* **THE TASK**
Everything in the listing should be set down exactly, apart from the pictures.

* **INFORMATION SHOWN**
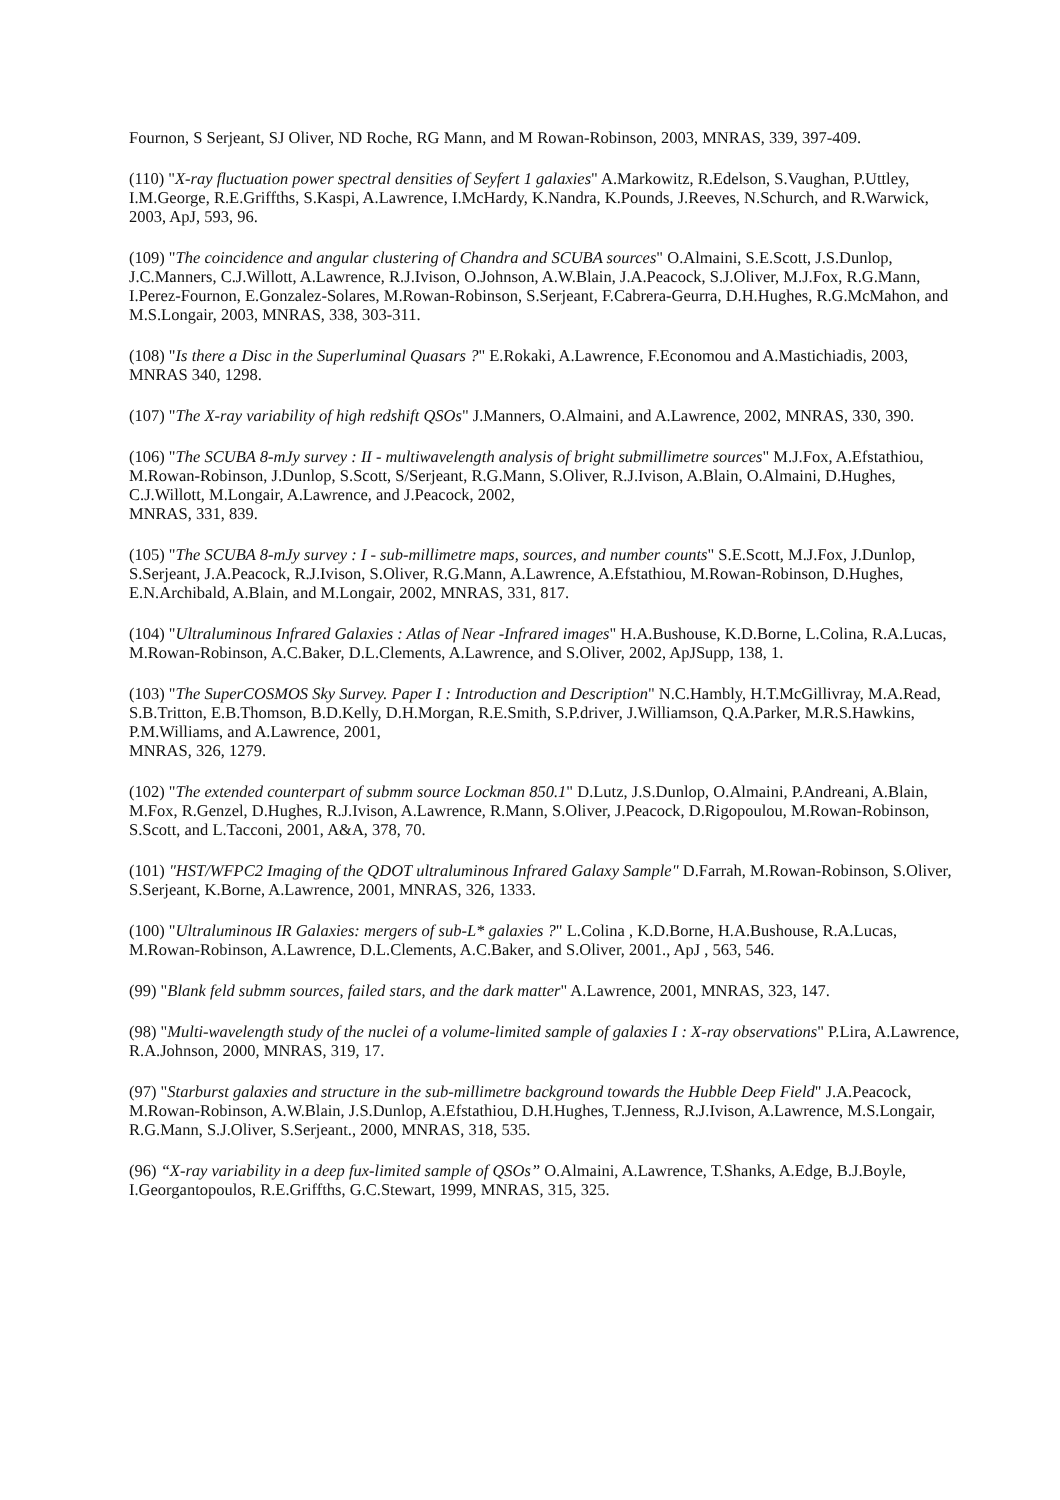Fournon, S Serjeant, SJ Oliver, ND Roche, RG Mann, and M Rowan-Robinson, 2003, MNRAS, 339, 397-409.
(110) "X-ray fluctuation power spectral densities of Seyfert 1 galaxies" A.Markowitz, R.Edelson, S.Vaughan, P.Uttley, I.M.George, R.E.Griffths, S.Kaspi, A.Lawrence, I.McHardy, K.Nandra, K.Pounds, J.Reeves, N.Schurch, and R.Warwick, 2003, ApJ, 593, 96.
(109) "The coincidence and angular clustering of Chandra and SCUBA sources" O.Almaini, S.E.Scott, J.S.Dunlop, J.C.Manners, C.J.Willott, A.Lawrence, R.J.Ivison, O.Johnson, A.W.Blain, J.A.Peacock, S.J.Oliver, M.J.Fox, R.G.Mann, I.Perez-Fournon, E.Gonzalez-Solares, M.Rowan-Robinson, S.Serjeant, F.Cabrera-Geurra, D.H.Hughes, R.G.McMahon, and M.S.Longair, 2003, MNRAS, 338, 303-311.
(108) "Is there a Disc in the Superluminal Quasars ?" E.Rokaki, A.Lawrence, F.Economou and A.Mastichiadis, 2003, MNRAS 340, 1298.
(107) "The X-ray variability of high redshift QSOs" J.Manners, O.Almaini, and A.Lawrence, 2002, MNRAS, 330, 390.
(106) "The SCUBA 8-mJy survey : II - multiwavelength analysis of bright submillimetre sources" M.J.Fox, A.Efstathiou, M.Rowan-Robinson, J.Dunlop, S.Scott, S/Serjeant, R.G.Mann, S.Oliver, R.J.Ivison, A.Blain, O.Almaini, D.Hughes, C.J.Willott, M.Longair, A.Lawrence, and J.Peacock, 2002,
MNRAS, 331, 839.
(105) "The SCUBA 8-mJy survey : I - sub-millimetre maps, sources, and number counts" S.E.Scott, M.J.Fox, J.Dunlop, S.Serjeant, J.A.Peacock, R.J.Ivison, S.Oliver, R.G.Mann, A.Lawrence, A.Efstathiou, M.Rowan-Robinson, D.Hughes, E.N.Archibald, A.Blain, and M.Longair, 2002, MNRAS, 331, 817.
(104) "Ultraluminous Infrared Galaxies : Atlas of Near -Infrared images" H.A.Bushouse, K.D.Borne, L.Colina, R.A.Lucas, M.Rowan-Robinson, A.C.Baker, D.L.Clements, A.Lawrence, and S.Oliver, 2002, ApJSupp, 138, 1.
(103) "The SuperCOSMOS Sky Survey. Paper I : Introduction and Description" N.C.Hambly, H.T.McGillivray, M.A.Read, S.B.Tritton, E.B.Thomson, B.D.Kelly, D.H.Morgan, R.E.Smith, S.P.driver, J.Williamson, Q.A.Parker, M.R.S.Hawkins, P.M.Williams, and A.Lawrence, 2001,
MNRAS, 326, 1279.
(102) "The extended counterpart of submm source Lockman 850.1" D.Lutz, J.S.Dunlop, O.Almaini, P.Andreani, A.Blain, M.Fox, R.Genzel, D.Hughes, R.J.Ivison, A.Lawrence, R.Mann, S.Oliver, J.Peacock, D.Rigopoulou, M.Rowan-Robinson, S.Scott, and L.Tacconi, 2001, A&A, 378, 70.
(101) "HST/WFPC2 Imaging of the QDOT ultraluminous Infrared Galaxy Sample" D.Farrah, M.Rowan-Robinson, S.Oliver, S.Serjeant, K.Borne, A.Lawrence, 2001, MNRAS, 326, 1333.
(100) "Ultraluminous IR Galaxies: mergers of sub-L* galaxies ?" L.Colina , K.D.Borne, H.A.Bushouse, R.A.Lucas, M.Rowan-Robinson, A.Lawrence, D.L.Clements, A.C.Baker, and S.Oliver, 2001., ApJ , 563, 546.
(99) "Blank feld submm sources, failed stars, and the dark matter" A.Lawrence, 2001, MNRAS, 323, 147.
(98) "Multi-wavelength study of the nuclei of a volume-limited sample of galaxies I : X-ray observations" P.Lira, A.Lawrence, R.A.Johnson, 2000, MNRAS, 319, 17.
(97) "Starburst galaxies and structure in the sub-millimetre background towards the Hubble Deep Field" J.A.Peacock, M.Rowan-Robinson, A.W.Blain, J.S.Dunlop, A.Efstathiou, D.H.Hughes, T.Jenness, R.J.Ivison, A.Lawrence, M.S.Longair, R.G.Mann, S.J.Oliver, S.Serjeant., 2000, MNRAS, 318, 535.
(96) “X-ray variability in a deep fux-limited sample of QSOs” O.Almaini, A.Lawrence, T.Shanks, A.Edge, B.J.Boyle, I.Georgantopoulos, R.E.Griffths, G.C.Stewart, 1999, MNRAS, 315, 325.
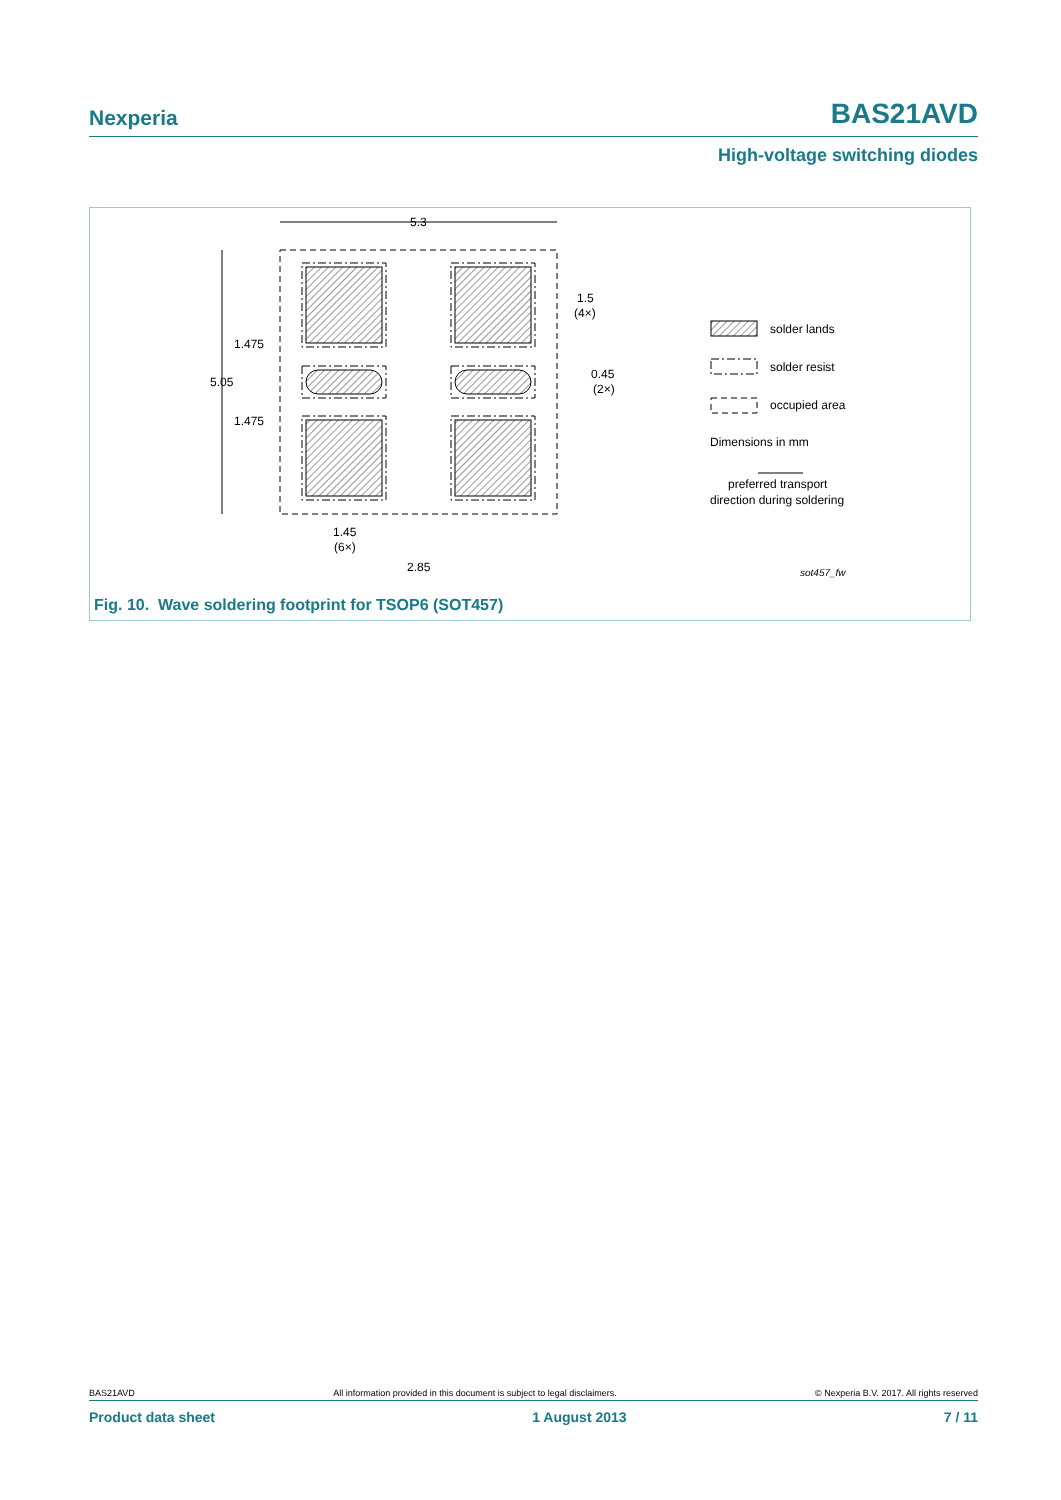Nexperia BAS21AVD
High-voltage switching diodes
5.3
5.05
1.475
1.475
1.5
(4×)
0.45
(2×)
1.45
(6×)
2.85
solder lands
solder resist
occupied area
Dimensions in mm
preferred transport
direction during soldering
sot457_fw
Fig. 10. Wave soldering footprint for TSOP6 (SOT457)
BAS21AVD All information provided in this document is subject to legal disclaimers. © Nexperia B.V. 2017. All rights reserved
Product data sheet 1 August 2013 7 / 11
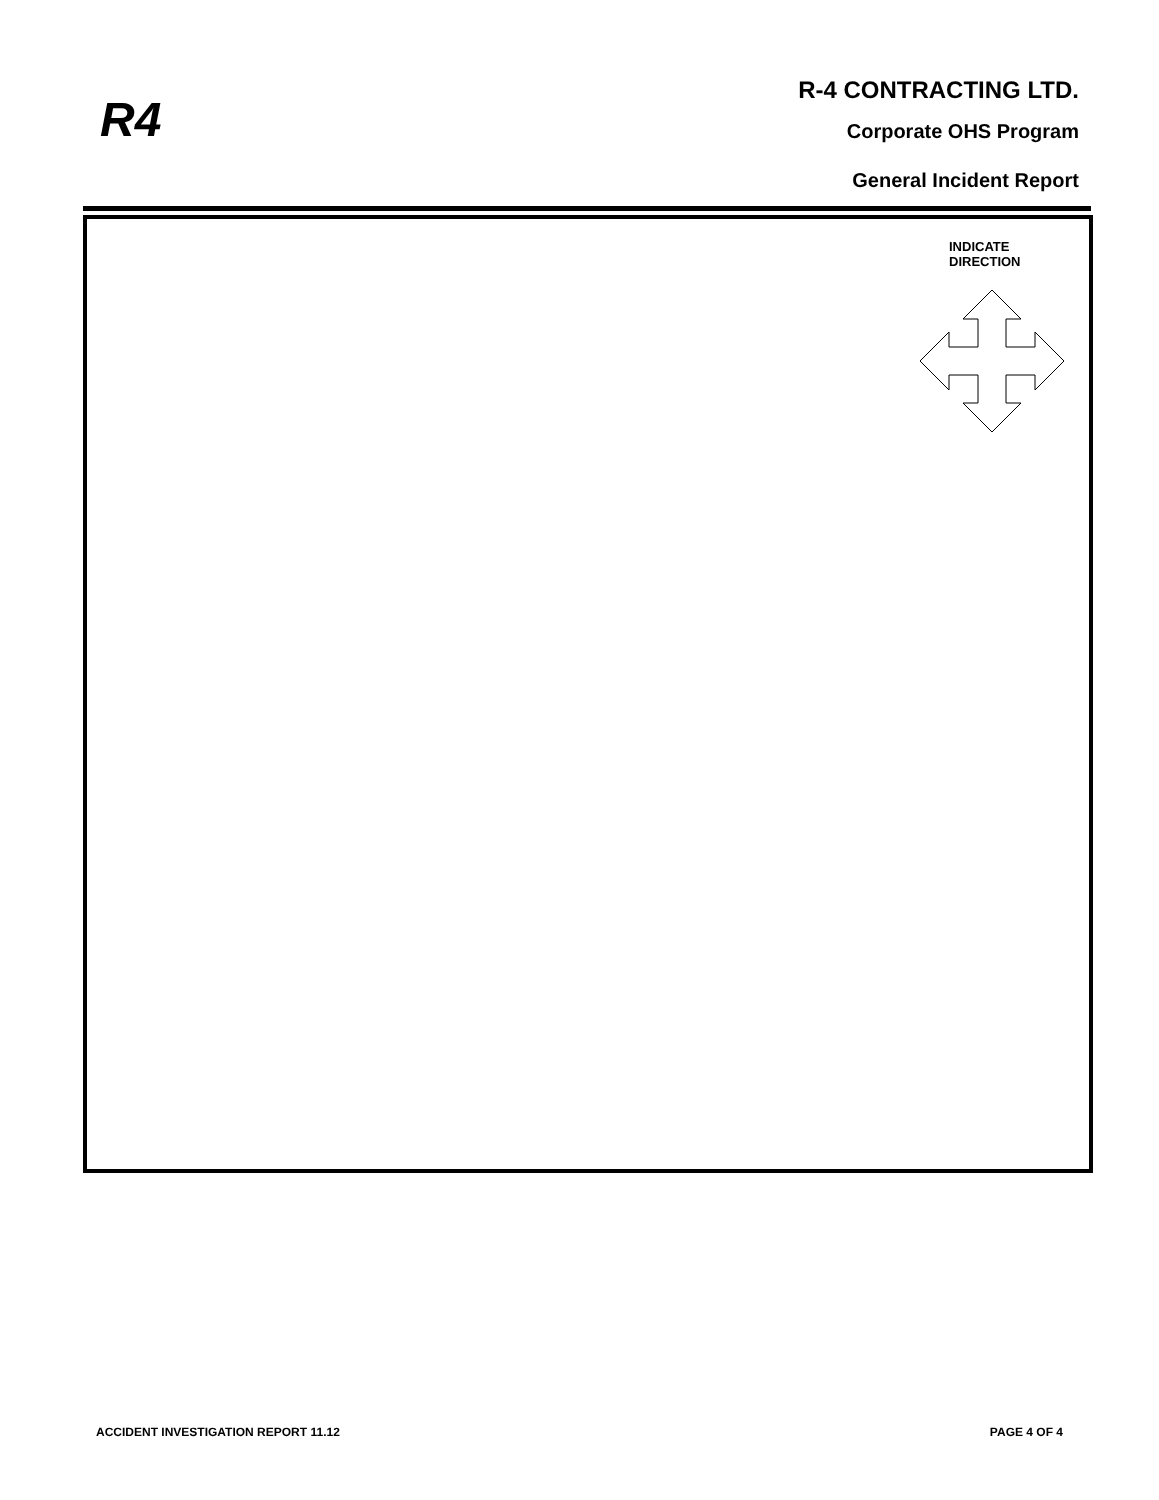R4
R-4 CONTRACTING LTD.
Corporate OHS Program
General Incident Report
INDICATE
DIRECTION
ACCIDENT INVESTIGATION REPORT 11.12 PAGE 4 OF 4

* **WRITTEN RESPONSE**
Fournon, S Serjeant, SJ Oliver, ND Roche, RG Mann, and M Rowan-Robinson, 2003, MNRAS, 339, 397-409.
(110) "X-ray fluctuation power spectral densities of Seyfert 1 galaxies" A.Markowitz, R.Edelson, S.Vaughan, P.Uttley, I.M.George, R.E.Griffths, S.Kaspi, A.Lawrence, I.McHardy, K.Nandra, K.Pounds, J.Reeves, N.Schurch, and R.Warwick, 2003, ApJ, 593, 96.
(109) "The coincidence and angular clustering of Chandra and SCUBA sources" O.Almaini, S.E.Scott, J.S.Dunlop, J.C.Manners, C.J.Willott, A.Lawrence, R.J.Ivison, O.Johnson, A.W.Blain, J.A.Peacock, S.J.Oliver, M.J.Fox, R.G.Mann, I.Perez-Fournon, E.Gonzalez-Solares, M.Rowan-Robinson, S.Serjeant, F.Cabrera-Geurra, D.H.Hughes, R.G.McMahon, and M.S.Longair, 2003, MNRAS, 338, 303-311.
(108) "Is there a Disc in the Superluminal Quasars ?" E.Rokaki, A.Lawrence, F.Economou and A.Mastichiadis, 2003, MNRAS 340, 1298.
(107) "The X-ray variability of high redshift QSOs" J.Manners, O.Almaini, and A.Lawrence, 2002, MNRAS, 330, 390.
(106) "The SCUBA 8-mJy survey : II - multiwavelength analysis of bright submillimetre sources" M.J.Fox, A.Efstathiou, M.Rowan-Robinson, J.Dunlop, S.Scott, S/Serjeant, R.G.Mann, S.Oliver, R.J.Ivison, A.Blain, O.Almaini, D.Hughes, C.J.Willott, M.Longair, A.Lawrence, and J.Peacock, 2002,
MNRAS, 331, 839.
(105) "The SCUBA 8-mJy survey : I - sub-millimetre maps, sources, and number counts" S.E.Scott, M.J.Fox, J.Dunlop, S.Serjeant, J.A.Peacock, R.J.Ivison, S.Oliver, R.G.Mann, A.Lawrence, A.Efstathiou, M.Rowan-Robinson, D.Hughes, E.N.Archibald, A.Blain, and M.Longair, 2002, MNRAS, 331, 817.
(104) "Ultraluminous Infrared Galaxies : Atlas of Near -Infrared images" H.A.Bushouse, K.D.Borne, L.Colina, R.A.Lucas, M.Rowan-Robinson, A.C.Baker, D.L.Clements, A.Lawrence, and S.Oliver, 2002, ApJSupp, 138, 1.
(103) "The SuperCOSMOS Sky Survey. Paper I : Introduction and Description" N.C.Hambly, H.T.McGillivray, M.A.Read, S.B.Tritton, E.B.Thomson, B.D.Kelly, D.H.Morgan, R.E.Smith, S.P.driver, J.Williamson, Q.A.Parker, M.R.S.Hawkins, P.M.Williams, and A.Lawrence, 2001,
MNRAS, 326, 1279.
(102) "The extended counterpart of submm source Lockman 850.1" D.Lutz, J.S.Dunlop, O.Almaini, P.Andreani, A.Blain, M.Fox, R.Genzel, D.Hughes, R.J.Ivison, A.Lawrence, R.Mann, S.Oliver, J.Peacock, D.Rigopoulou, M.Rowan-Robinson, S.Scott, and L.Tacconi, 2001, A&A, 378, 70.
(101) "HST/WFPC2 Imaging of the QDOT ultraluminous Infrared Galaxy Sample" D.Farrah, M.Rowan-Robinson, S.Oliver, S.Serjeant, K.Borne, A.Lawrence, 2001, MNRAS, 326, 1333.
(100) "Ultraluminous IR Galaxies: mergers of sub-L* galaxies ?" L.Colina , K.D.Borne, H.A.Bushouse, R.A.Lucas, M.Rowan-Robinson, A.Lawrence, D.L.Clements, A.C.Baker, and S.Oliver, 2001., ApJ , 563, 546.
(99) "Blank feld submm sources, failed stars, and the dark matter" A.Lawrence, 2001, MNRAS, 323, 147.
(98) "Multi-wavelength study of the nuclei of a volume-limited sample of galaxies I : X-ray observations" P.Lira, A.Lawrence, R.A.Johnson, 2000, MNRAS, 319, 17.
(97) "Starburst galaxies and structure in the sub-millimetre background towards the Hubble Deep Field" J.A.Peacock, M.Rowan-Robinson, A.W.Blain, J.S.Dunlop, A.Efstathiou, D.H.Hughes, T.Jenness, R.J.Ivison, A.Lawrence, M.S.Longair, R.G.Mann, S.J.Oliver, S.Serjeant., 2000, MNRAS, 318, 535.
(96) “X-ray variability in a deep fux-limited sample of QSOs” O.Almaini, A.Lawrence, T.Shanks, A.Edge, B.J.Boyle, I.Georgantopoulos, R.E.Griffths, G.C.Stewart, 1999, MNRAS, 315, 325.
Nexperia BAS21AVD
High-voltage switching diodes
5.3
5.05
1.475
1.475
1.5
(4×)
0.45
(2×)
1.45
(6×)
2.85
solder lands
solder resist
occupied area
Dimensions in mm
preferred transport
direction during soldering
sot457_fw
Fig. 10. Wave soldering footprint for TSOP6 (SOT457)
BAS21AVD All information provided in this document is subject to legal disclaimers. © Nexperia B.V. 2017. All rights reserved
Product data sheet 1 August 2013 7 / 11
R4
R-4 CONTRACTING LTD.
Corporate OHS Program
General Incident Report
INDICATE
DIRECTION
ACCIDENT INVESTIGATION REPORT 11.12 PAGE 4 OF 4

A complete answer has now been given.